Phylogenetic relationship determination

The phylogeny relationships were determined in the RAxML GUI 2.0 [41, 42], using the 17 conserved sections of the MSA (230 columns) of the kinase domains of H. sapiens, P. falciparum and P. vivax as defined by [16]. The following parameters were used in RAxML: maximum-likelihood rapid bootstrap with the PROTgamma substitution model LG4M, and AutoMRE. A total of 200 bootstrapping runs was performed to meet the AutoMRE requirement. The gene tree was rendered using the webserver iTOL [44] before further annotations of the kinase families in Adobe illustrator. The definition of the borders for each family was guided by the HMM profiles, the tree structure and the defined family assignment reported for each of the human kinases [16].

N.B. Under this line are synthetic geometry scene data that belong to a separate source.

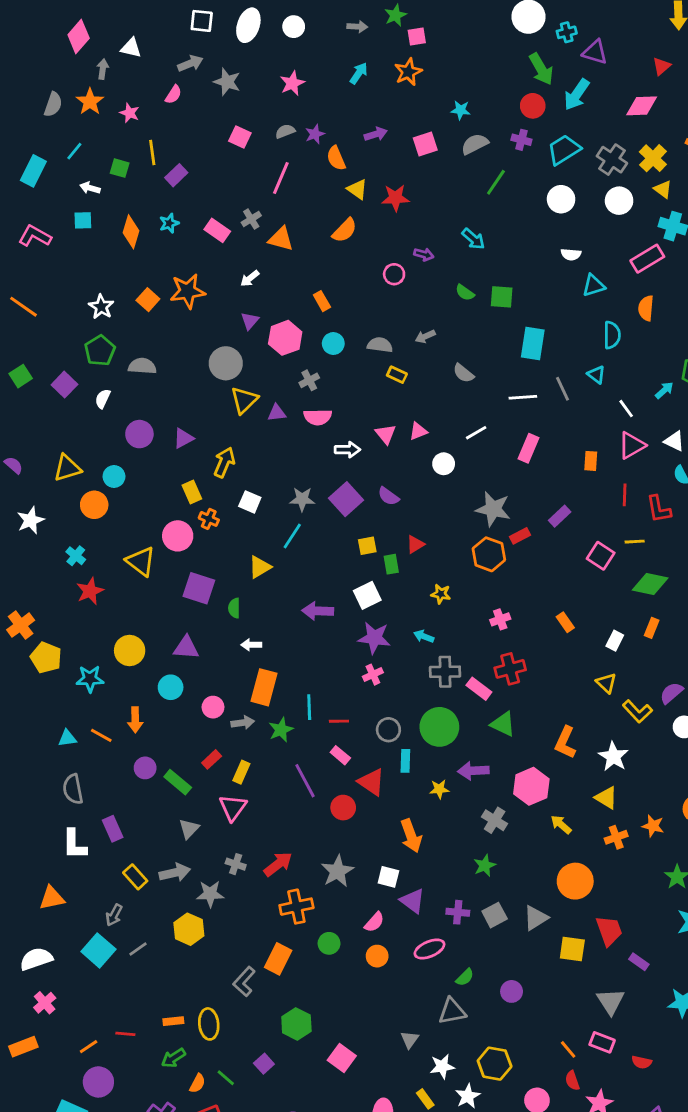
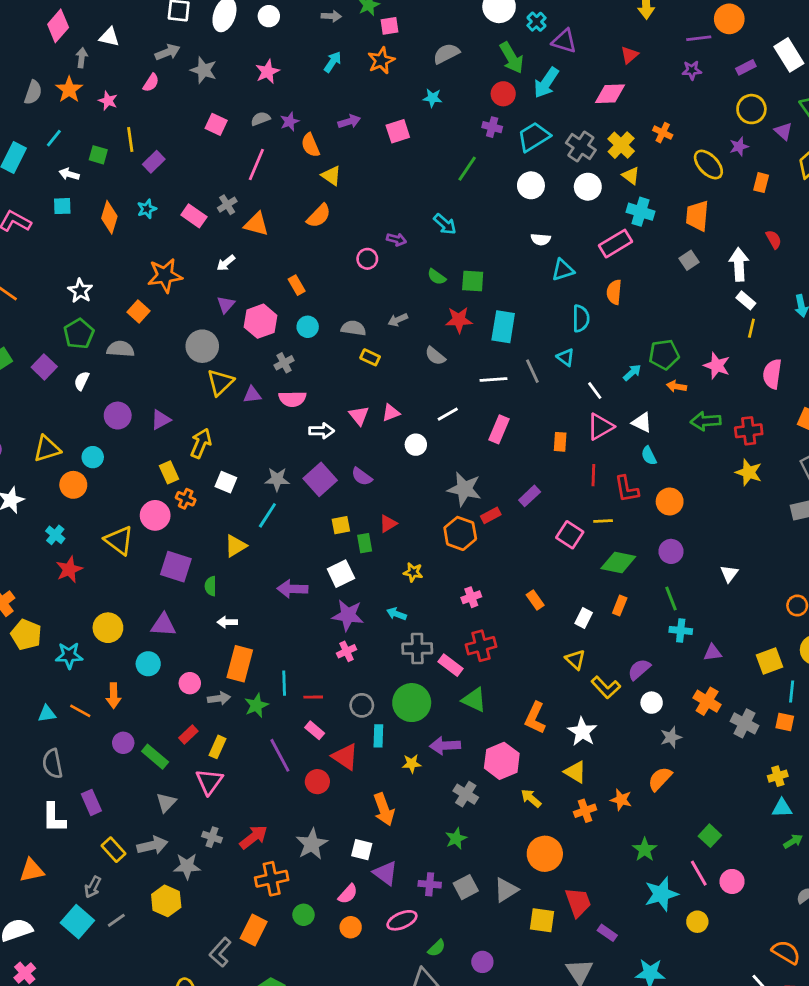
cyan cross: (567, 32) -> (536, 22), turned -30
gray semicircle: (475, 144) -> (446, 54), moved
red star: (396, 198) -> (459, 320), moved
orange square: (148, 300) -> (138, 312), moved

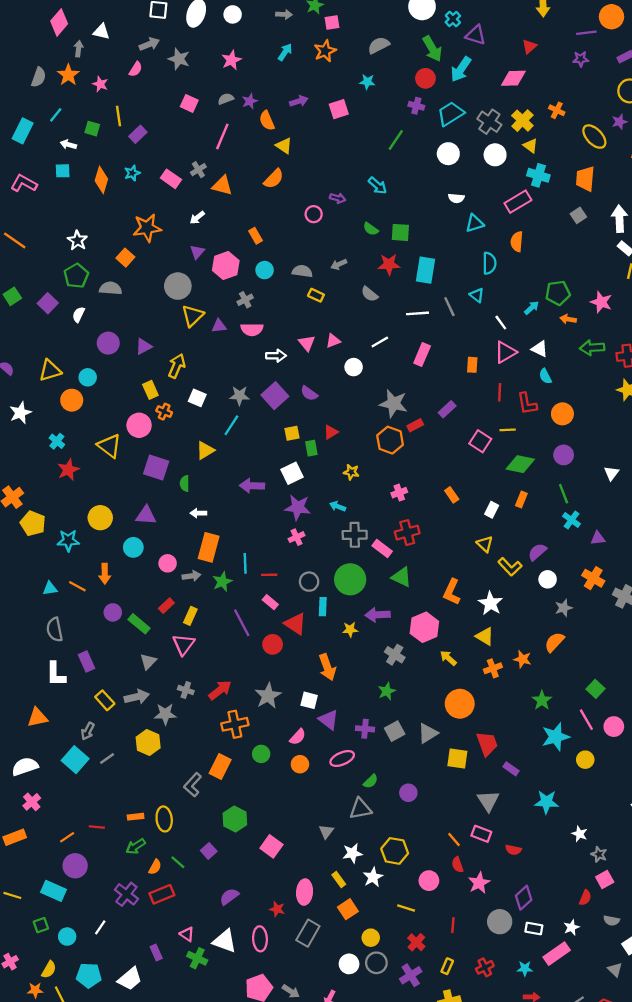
cyan cross: (681, 630) -> (572, 520), turned 30

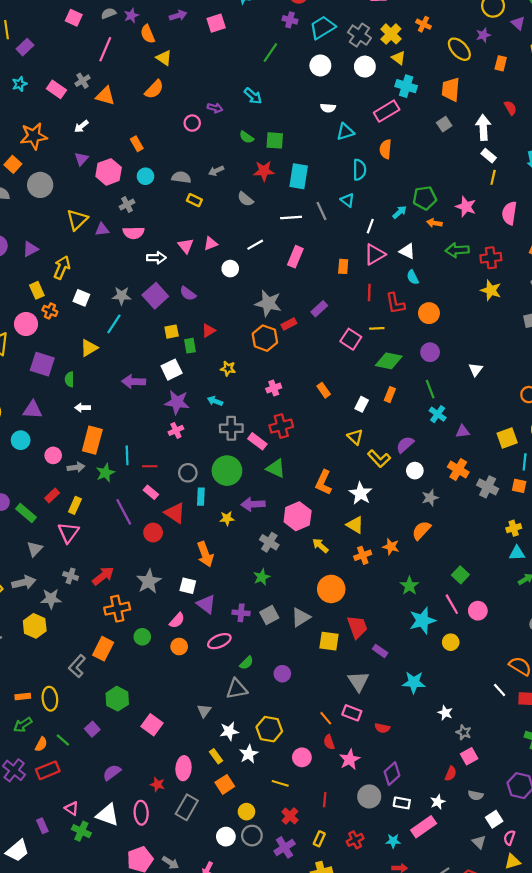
gray circle: (178, 286) -> (40, 185), moved
white line: (501, 323) -> (370, 226), turned 56

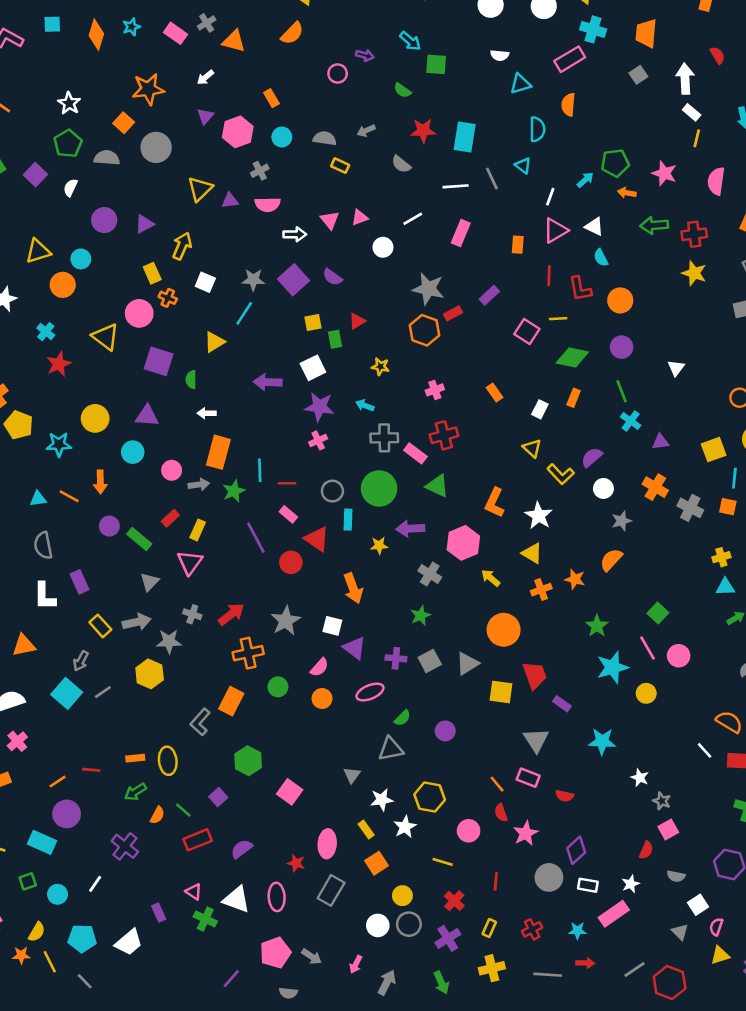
green square: (275, 140) -> (436, 64), moved
red rectangle: (48, 770) -> (198, 840), moved

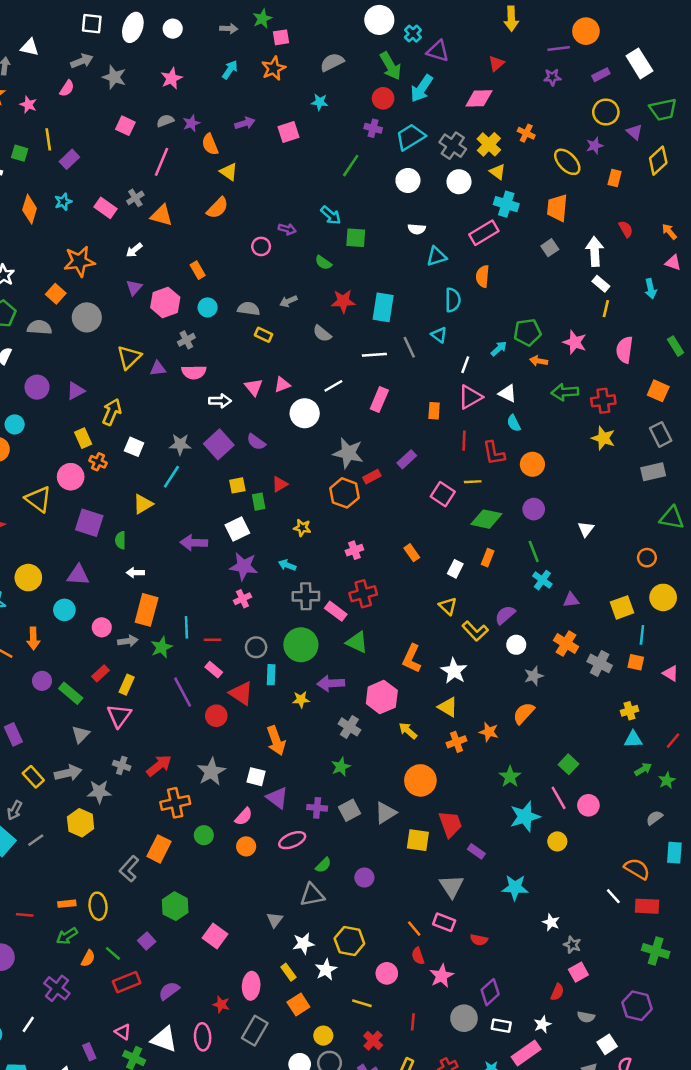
white circle: (383, 247) -> (305, 413), size x1.5

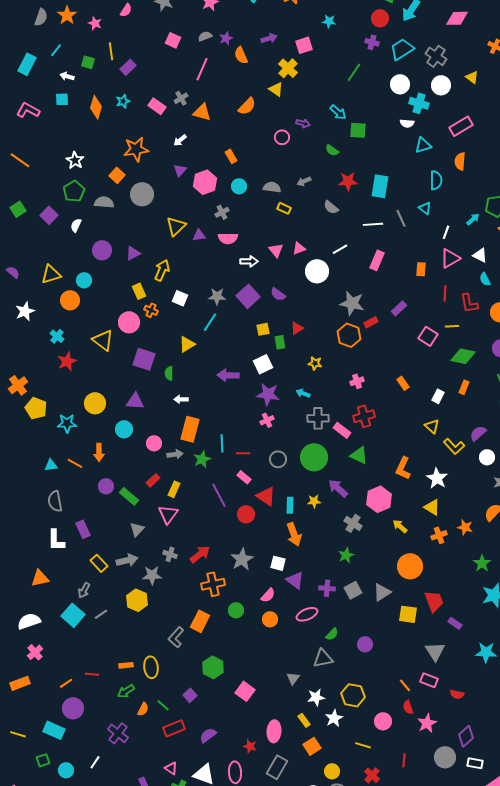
yellow cross: (489, 144) -> (288, 68), moved
yellow triangle: (229, 172) -> (276, 89), moved
cyan cross: (506, 204) -> (419, 103), moved
cyan rectangle: (271, 675) -> (290, 505), moved
purple arrow: (331, 683) -> (338, 488), turned 45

Plasmodium mitochondrial genome phylogeny

The mitochondrial genome of P. gallinaceum, P. relictum, P. gaboni, P. rechenowi, P. falciparum, P.yoelii, P.berghei, P. chabaudi, P. vinckei, P. ovale, P. malariae, P. gonderi, P.fragile, P. coatneyi, P. knowlesi, P. vivax, P. Inui and P. cynomolgi were obtained from GenBank [65] and aligned using ClustalOmega [23], and imported into Jalview [24] and manually corrected. The MSA was imported into RAxML Gui 2.0 [42], and the following parameters input: maximum-likelihood rapid bootstrap with the gamma substitution model GTR with proportion of invariant sites through ML estimate (+ I), with AutoMRE. A gene tree was inferred through the RAxML analysis using the ‘best tree’ and rendered with the interactive tree of life webserver (iTOL) [44].